Now that we know the predictions, we'll compute error using the area under the ROC curve. This will tell us how "good" the model is; closer to 1 means that the model is better.

Computing error is a very important measure of whether your model is "good," and when it's getting better or worse.

In [5]:
actual = [int(r[1]) for r in test]

from sklearn import metrics

# Generate the ROC curve using scikits-learn
fpr, tpr, thresholds = metrics.roc_curve(actual, predictions, pos_label=1)

# Measure the area under the curve
# The closer to 1 it is, the "better" the predictions
print("AUC of the predictions: {0}".format(metrics.auc(fpr, tpr)))

AUC of the predictions: 0.680701754385965


# A Faster Way to Make Predictions

There are a lot of extensions we could add to this algorithm to make it perform better. We could look at n-grams instead of unigrams, for example. We could also remove punctuation and other non-characters. We could remove stop words, or perform stemming or lemmatization.

Also an easier way to use Naive Bayes is to use the implementation in scikit-learn.
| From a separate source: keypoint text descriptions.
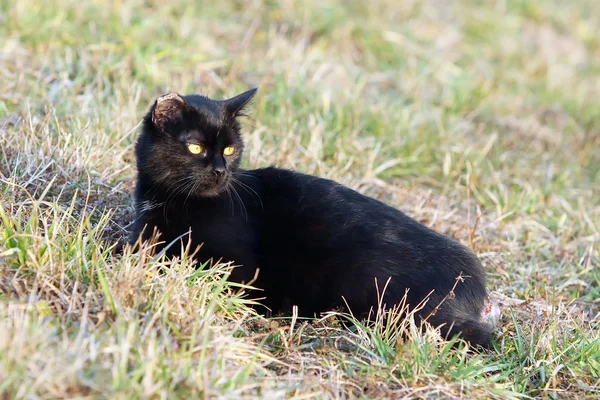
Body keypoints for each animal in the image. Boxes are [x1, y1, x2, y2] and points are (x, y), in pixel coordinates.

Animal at [130, 89, 496, 348]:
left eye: (230, 149)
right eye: (195, 148)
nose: (221, 171)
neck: (173, 199)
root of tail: (478, 286)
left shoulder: (239, 265)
Scikit-learn is a Python machine learning library that contains implementations of all the common machine learning algorithms.

In [39]:
from sklearn.naive_bayes import MultinomialNB
from sklearn.feature_extraction.text import CountVectorizer
from sklearn import metrics

# Generate counts from text using a vectorizer  
# We can choose from other available vectorizers, and set many different options
# This code performs our step of computing word counts
vectorizer = CountVectorizer(stop_words='english', max_df=.05)
train_features = vectorizer.fit_transform([r[0] for r in reviews])
test_features = vectorizer.transform([r[0] for r in test])

# Fit a Naive Bayes model to the training data
# This will train the model using the word counts we computed and the existing classifications in the training set
nb = MultinomialNB()
nb.fit(train_features, [int(r[1]) for r in reviews])

# Now we can use the model to predict classifications for our test features
predictions = nb.predict(test_features)

# Evaluation of the performance on the test set

In [29]:
# Compute the error using auc
fpr, tpr, thresholds = metrics.roc_curve(actual, predictions, pos_label=1)

# Measure the area under the curve
# The closer to 1 it is, the "better" the predictions
print("AUC of the predictions: {0}".format(metrics.auc(fpr, tpr)))

AUC of the predictions: 0.635500515995872


In [37]:
#using mean
import numpy as np
target_review = [int(r[1]) for r in test]
np.mean(predictions == target_review)

0.63451776649746194

# Using SVM

Let’s see if we can do better with a linear support vector machine (SVM), which is widely regarded as one of the best text classification algorithms (although it’s also a bit slower than naïve Bayes). 

In [36]:
from sklearn.svm import SVC

svc = SVC()
svc.fit(train_features, [int(r[1]) for r in reviews])
predictions = nb.predict(test_features)
np.mean(predictions == target_review)

0.63451776649746194